The R function vigor calls a C function from C library which is included in the package. Thus, calculation speed of the R function is almost equivalent to that of the CLP vigor. Hyperpara was developed with R. Both vigor and hyperpara have no dependency to other R packages except for those included in system library. The usages of the R functions are similar to those of the CLPs (Fig. 2). The phenotypic values and the marker genotypes are input to vigor as a vector and a matrix objects, respectively. The default function of vigor is Model fitting. Model fitting after hyperparameter tuning and Cross-validation can be executed by adding arguments ”tuning” and “cv”, respectively (Fig. 2).

Both the CLP and R packages have advantages. The advantage of the CLP package is that the CLP vigor can accepts PED files of PLINK [26] and allele dosage files of Beagle [27] as the marker genotype file. Both PLINK and Beagle are popular association mapping and genotype imputation software, respectively. Thus, the users of PLINK or Beagle will easily perform analyses of VIGoR. Meanwhile, the advantage of the R package is that it can visualize the analysis results easily, that is, Manhattan plots can be drawn with a one-row R code (see the pdf manual or R documentation). It is also easy to evaluate prediction accuracy when Cross-validation is executed, by calculating Pearson correlation coefficient between the predicted and true values (see the pdf manual or R documentation). Users can select the packages according to their analysis purposes or environments.

Quality control

The CLPs for Linux were compiled under the Linux kernel release 3.13.0-24-generic with a X86-64 machine. We have not tried the programs in other releases of Linux kernel. The CLPs for Mac were compiled under OS X ver. 10.6.8. We verified that the programs run under a recent version, ver. 10.9.5.

The R functions were made under R version 3.0.2, and the package was build using Mac (OS X ver. 10.6.8). We verified that the package can be loaded and the functions run in Windows 7/8, Mac (OS X ver. 10.6.8 and 10.9.5), and Linux (3.13.0-24-generic).

(2) Availability

Operating system

CLP package: Linux (kernel 3.13.0-24-generic), and Mac (OS X ver. 10.6.8 and 10.9.5).

R package: Windows 7/8, Linux (kernel 3.13.0-24-generic), and Mac (OS X ver. 10.6.8 and 10.9.5).

Programming language

C (CLP programs) and C and R (R functions).
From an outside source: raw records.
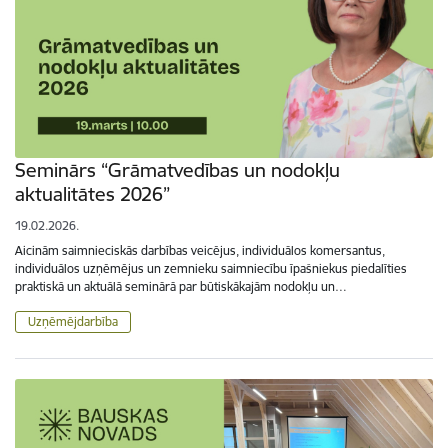
Seminārs “Grāmatvedības un nodokļu
aktualitātes 2026”
19.02.2026.
Aicinām saimnieciskās darbības veicējus, individuālos komersantus,
individuālos uzņēmējus un zemnieku saimniecību īpašniekus piedalīties
praktiskā un aktuālā seminārā par būtiskākajām nodokļu un…
Uzņēmējdarbība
Additional system requirements

None.

Dependencies

The R package requires installation of R (http://cran.r-project.org/).

List of contributors

Akio Onogi and Hiroyoshi Iwata

Department of Agricultural and Environmental Biology, Graduate School of Agricultural and Life Sciences, The University of Tokyo.

Software location

Archive

Name

CLP package: GitHub

R package: GitHub and CRAN

Persistent identifier

CLP package: https://github.com/Onogi/VIGoR

R package: https://cran.r-project.org/web/packages/VIGoR/index.html

Licence

MIT license

Publisher

Akio Onogi

Date published

20/05/2015

Language

English.

(3) Reuse potential

Because both the CLPs and R functions run by specifying only a few arguments, these programs will be approachable for geneticists who are interested in association mapping or genomic prediction. In addition, both the CLP and R functions vigor and hyperpara can accept predictor variables other than the marker genotypes. Therefore, although we focus on genome-wide regression here, VIGoR can be applied into various problems where variable selection is required for huge data. Thus, VIGoR will have a wide reuse potential.

Competing Interests

The authors declare that they have no competing interests.